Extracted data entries

↓

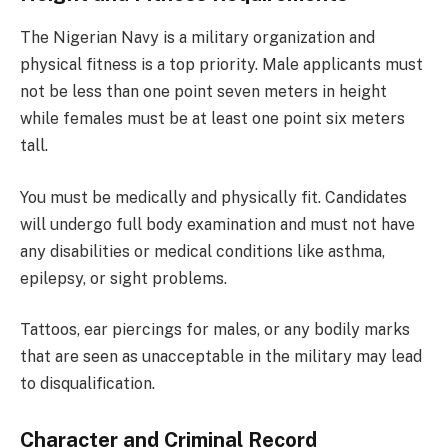
The Nigerian Navy is a military organization and
physical fitness is a top priority. Male applicants must
not be less than one point seven meters in height
while females must be at least one point six meters
tall.
You must be medically and physically fit. Candidates
will undergo full body examination and must not have
any disabilities or medical conditions like asthma,
epilepsy, or sight problems.
Tattoos, ear piercings for males, or any bodily marks
that are seen as unacceptable in the military may lead
to disqualification.
Character and Criminal Record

↑

> **EXERCISE**
Repeat, without change, each line of the data above from the one that contains "Tattoos, ear piercings" through the final line, counting both.

> **WRITTEN RESPONSE**
Tattoos, ear piercings for males, or any bodily marks
that are seen as unacceptable in the military may lead
to disqualification.
Character and Criminal Record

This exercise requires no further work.